## Consignes
A. D'après le texte consacré au film, qui a réalisé et produit celui-ci ?
B. Recopiez le passage du texte consacré au film qui commence aux mots « Dans une ville » et s'arrête après « avec ses enfants. », en substituant « soldats » à « militaires ».

## Texte du document

_ _ _ _ _

Juan de Dios et Maria Carmen sont deux enfants qui ont la mauvaise fortune de vivre dans les années quatre-vingts à Ayacucho, lieu où le Sentier Lumineux a lancé ses activités terroristes. Leur mère a été assassinée par les militaires, qui la soupçonnaient d’être une guérillera et leur père, professeur universitaire, est persécuté pour la même raison.

Dans une ville qui vit en état de guerre permanente, les militaires aussi pratiquent le terrorisme d’état, en arrêtant toute personne qui a été dénoncée par une autre personne innocente sous la torture. Les assassinats clandestins se passent tous les jours dans la « Maison rose », exploitée par le service d’intelligence des Forces Armées.

Dans ce contexte, Adrian, le père des enfants protagonistes, tentera par tous les moyens d’abandonner la ville où il est persécuté sans preuves. Mais il sera pourtant arrêté et torturé par les militaires. Il parvient à s’échapper, mais à travers des scènes kafkaïennes d’angoisse croissante face à l’absurdité de la situation, Adrian échoue constamment dans ses tentatives de partir vers Lima avec ses enfants.

Ce film bénéficie d’une très bonne production audiovisuelle. Bien qu’il s’inscrive dans le cadre de cinéastes péruviens qui traitent le thème de la guerre interne, il traite le thème de manière conventionnelle, du point de vue des victimes qui se trouvent entre deux feux croisés.

Le film est réalisé et produit par Palito Ortega Matute. Il a gagné le prix de la Meilleure direction artistique en long métrage au 10ème Festival International de Cinéma « Bajo la Luna » 2017 à Huelva, en Espagne.

_ _ _ _ _

## Données fournies
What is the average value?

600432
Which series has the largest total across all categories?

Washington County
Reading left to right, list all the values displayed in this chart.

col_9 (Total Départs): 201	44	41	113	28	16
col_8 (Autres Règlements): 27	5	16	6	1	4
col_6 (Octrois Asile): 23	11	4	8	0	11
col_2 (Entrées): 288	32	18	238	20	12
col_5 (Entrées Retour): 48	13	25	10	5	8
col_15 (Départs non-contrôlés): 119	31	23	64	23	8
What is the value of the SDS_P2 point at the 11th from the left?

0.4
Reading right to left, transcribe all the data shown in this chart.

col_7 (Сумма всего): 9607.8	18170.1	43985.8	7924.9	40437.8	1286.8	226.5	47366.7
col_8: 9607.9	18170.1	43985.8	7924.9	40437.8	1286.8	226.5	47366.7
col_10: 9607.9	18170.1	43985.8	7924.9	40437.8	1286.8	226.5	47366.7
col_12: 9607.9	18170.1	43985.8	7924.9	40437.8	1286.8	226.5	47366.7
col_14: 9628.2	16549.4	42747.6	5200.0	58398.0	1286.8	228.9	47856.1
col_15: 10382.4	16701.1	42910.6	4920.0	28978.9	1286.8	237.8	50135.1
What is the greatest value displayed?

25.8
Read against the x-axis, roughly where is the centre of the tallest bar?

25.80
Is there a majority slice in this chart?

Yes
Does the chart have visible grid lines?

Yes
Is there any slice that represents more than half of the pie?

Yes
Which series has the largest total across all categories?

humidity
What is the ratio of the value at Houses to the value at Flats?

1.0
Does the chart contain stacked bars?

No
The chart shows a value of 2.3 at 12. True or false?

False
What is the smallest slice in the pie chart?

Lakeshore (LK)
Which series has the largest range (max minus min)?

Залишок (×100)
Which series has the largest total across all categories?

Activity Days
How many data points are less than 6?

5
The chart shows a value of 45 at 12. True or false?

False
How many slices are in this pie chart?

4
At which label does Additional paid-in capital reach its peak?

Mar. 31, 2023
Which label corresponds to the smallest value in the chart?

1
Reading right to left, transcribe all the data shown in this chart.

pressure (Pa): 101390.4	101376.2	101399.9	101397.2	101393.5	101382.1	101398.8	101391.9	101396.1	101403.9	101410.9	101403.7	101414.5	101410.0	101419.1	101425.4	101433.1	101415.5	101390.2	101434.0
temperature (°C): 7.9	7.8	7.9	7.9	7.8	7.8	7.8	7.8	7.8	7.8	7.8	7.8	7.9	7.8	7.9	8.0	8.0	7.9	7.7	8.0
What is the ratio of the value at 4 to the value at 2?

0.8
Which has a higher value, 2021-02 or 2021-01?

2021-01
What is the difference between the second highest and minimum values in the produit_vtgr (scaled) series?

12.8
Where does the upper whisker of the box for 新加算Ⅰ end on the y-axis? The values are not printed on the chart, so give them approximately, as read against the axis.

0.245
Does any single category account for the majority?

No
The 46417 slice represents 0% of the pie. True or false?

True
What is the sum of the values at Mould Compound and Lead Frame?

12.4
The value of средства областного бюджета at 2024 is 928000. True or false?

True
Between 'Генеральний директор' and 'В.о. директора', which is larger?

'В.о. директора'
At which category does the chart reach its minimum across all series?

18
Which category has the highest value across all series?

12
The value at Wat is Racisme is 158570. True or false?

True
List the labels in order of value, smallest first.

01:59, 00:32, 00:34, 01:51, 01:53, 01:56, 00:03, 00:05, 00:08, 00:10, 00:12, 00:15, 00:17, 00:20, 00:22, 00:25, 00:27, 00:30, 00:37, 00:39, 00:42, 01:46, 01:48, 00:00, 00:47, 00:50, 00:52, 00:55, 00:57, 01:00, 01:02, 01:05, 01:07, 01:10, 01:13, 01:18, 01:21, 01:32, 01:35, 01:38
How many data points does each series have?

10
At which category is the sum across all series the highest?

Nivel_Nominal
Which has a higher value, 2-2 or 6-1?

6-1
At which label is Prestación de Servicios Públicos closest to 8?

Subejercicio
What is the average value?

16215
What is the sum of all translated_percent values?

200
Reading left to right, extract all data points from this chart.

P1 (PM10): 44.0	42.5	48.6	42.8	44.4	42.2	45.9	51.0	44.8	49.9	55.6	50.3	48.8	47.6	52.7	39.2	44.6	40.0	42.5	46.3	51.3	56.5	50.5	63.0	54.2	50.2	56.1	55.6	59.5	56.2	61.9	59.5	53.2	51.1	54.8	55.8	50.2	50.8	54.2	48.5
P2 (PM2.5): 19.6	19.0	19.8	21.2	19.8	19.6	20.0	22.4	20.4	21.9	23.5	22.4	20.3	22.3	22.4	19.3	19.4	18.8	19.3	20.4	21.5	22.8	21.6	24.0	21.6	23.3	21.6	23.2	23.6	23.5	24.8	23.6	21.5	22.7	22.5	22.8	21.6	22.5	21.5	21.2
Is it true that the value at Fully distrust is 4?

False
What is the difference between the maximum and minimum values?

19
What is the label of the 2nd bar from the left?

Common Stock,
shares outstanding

_ _ _ _ _

## Corrigé
A. Palito Ortega Matute.

B.
Dans une ville qui vit en état de guerre permanente, les soldats aussi pratiquent le terrorisme d’état, en arrêtant toute personne qui a été dénoncée par une autre personne innocente sous la torture. Les assassinats clandestins se passent tous les jours dans la « Maison rose », exploitée par le service d’intelligence des Forces Armées.

Dans ce contexte, Adrian, le père des enfants protagonistes, tentera par tous les moyens d’abandonner la ville où il est persécuté sans preuves. Mais il sera pourtant arrêté et torturé par les soldats. Il parvient à s’échapper, mais à travers des scènes kafkaïennes d’angoisse croissante face à l’absurdité de la situation, Adrian échoue constamment dans ses tentatives de partir vers Lima avec ses enfants.